## WHAT YOU WILL DO:
For this exercise, copy each line of the records that contains the word "with".

## DATASET RECORDS:

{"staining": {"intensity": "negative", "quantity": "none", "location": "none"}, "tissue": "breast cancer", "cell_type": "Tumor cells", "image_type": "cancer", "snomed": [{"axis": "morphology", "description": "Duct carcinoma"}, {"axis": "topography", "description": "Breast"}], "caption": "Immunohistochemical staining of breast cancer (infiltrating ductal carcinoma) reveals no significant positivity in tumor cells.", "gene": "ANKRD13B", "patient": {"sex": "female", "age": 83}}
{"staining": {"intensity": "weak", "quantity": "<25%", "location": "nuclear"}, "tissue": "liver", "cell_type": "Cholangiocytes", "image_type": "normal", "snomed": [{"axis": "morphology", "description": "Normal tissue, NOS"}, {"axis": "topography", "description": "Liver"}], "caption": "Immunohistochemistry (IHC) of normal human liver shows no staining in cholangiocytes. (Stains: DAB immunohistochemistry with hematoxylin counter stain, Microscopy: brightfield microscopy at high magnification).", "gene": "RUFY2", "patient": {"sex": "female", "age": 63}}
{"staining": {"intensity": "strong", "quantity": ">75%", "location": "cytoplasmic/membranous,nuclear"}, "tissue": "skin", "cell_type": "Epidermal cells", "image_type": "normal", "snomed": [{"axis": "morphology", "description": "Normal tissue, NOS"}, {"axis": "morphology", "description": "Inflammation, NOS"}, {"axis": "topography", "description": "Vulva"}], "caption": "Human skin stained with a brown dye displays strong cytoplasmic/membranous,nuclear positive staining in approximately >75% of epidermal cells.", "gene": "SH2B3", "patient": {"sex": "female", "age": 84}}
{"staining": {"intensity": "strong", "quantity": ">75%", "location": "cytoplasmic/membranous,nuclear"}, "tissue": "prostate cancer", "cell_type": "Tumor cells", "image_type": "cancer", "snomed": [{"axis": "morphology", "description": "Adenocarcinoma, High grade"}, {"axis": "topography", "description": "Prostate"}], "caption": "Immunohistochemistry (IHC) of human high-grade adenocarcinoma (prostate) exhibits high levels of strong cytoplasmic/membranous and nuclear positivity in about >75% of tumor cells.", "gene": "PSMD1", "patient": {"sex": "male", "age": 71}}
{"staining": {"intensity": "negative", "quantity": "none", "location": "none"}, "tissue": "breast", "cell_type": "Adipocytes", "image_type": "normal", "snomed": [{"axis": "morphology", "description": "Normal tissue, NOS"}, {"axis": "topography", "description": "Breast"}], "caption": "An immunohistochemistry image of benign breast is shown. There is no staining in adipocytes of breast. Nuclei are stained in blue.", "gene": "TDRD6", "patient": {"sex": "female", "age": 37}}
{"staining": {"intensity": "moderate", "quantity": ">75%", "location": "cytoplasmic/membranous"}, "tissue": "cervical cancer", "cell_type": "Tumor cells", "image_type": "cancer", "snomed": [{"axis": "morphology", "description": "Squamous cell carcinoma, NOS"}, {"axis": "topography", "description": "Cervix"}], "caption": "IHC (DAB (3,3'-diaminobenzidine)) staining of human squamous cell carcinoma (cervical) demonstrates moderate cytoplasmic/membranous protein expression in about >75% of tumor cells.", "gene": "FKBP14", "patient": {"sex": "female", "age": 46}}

## ANSWER:
{"staining": {"intensity": "weak", "quantity": "<25%", "location": "nuclear"}, "tissue": "liver", "cell_type": "Cholangiocytes", "image_type": "normal", "snomed": [{"axis": "morphology", "description": "Normal tissue, NOS"}, {"axis": "topography", "description": "Liver"}], "caption": "Immunohistochemistry (IHC) of normal human liver shows no staining in cholangiocytes. (Stains: DAB immunohistochemistry with hematoxylin counter stain, Microscopy: brightfield microscopy at high magnification).", "gene": "RUFY2", "patient": {"sex": "female", "age": 63}}
{"staining": {"intensity": "strong", "quantity": ">75%", "location": "cytoplasmic/membranous,nuclear"}, "tissue": "skin", "cell_type": "Epidermal cells", "image_type": "normal", "snomed": [{"axis": "morphology", "description": "Normal tissue, NOS"}, {"axis": "morphology", "description": "Inflammation, NOS"}, {"axis": "topography", "description": "Vulva"}], "caption": "Human skin stained with a brown dye displays strong cytoplasmic/membranous,nuclear positive staining in approximately >75% of epidermal cells.", "gene": "SH2B3", "patient": {"sex": "female", "age": 84}}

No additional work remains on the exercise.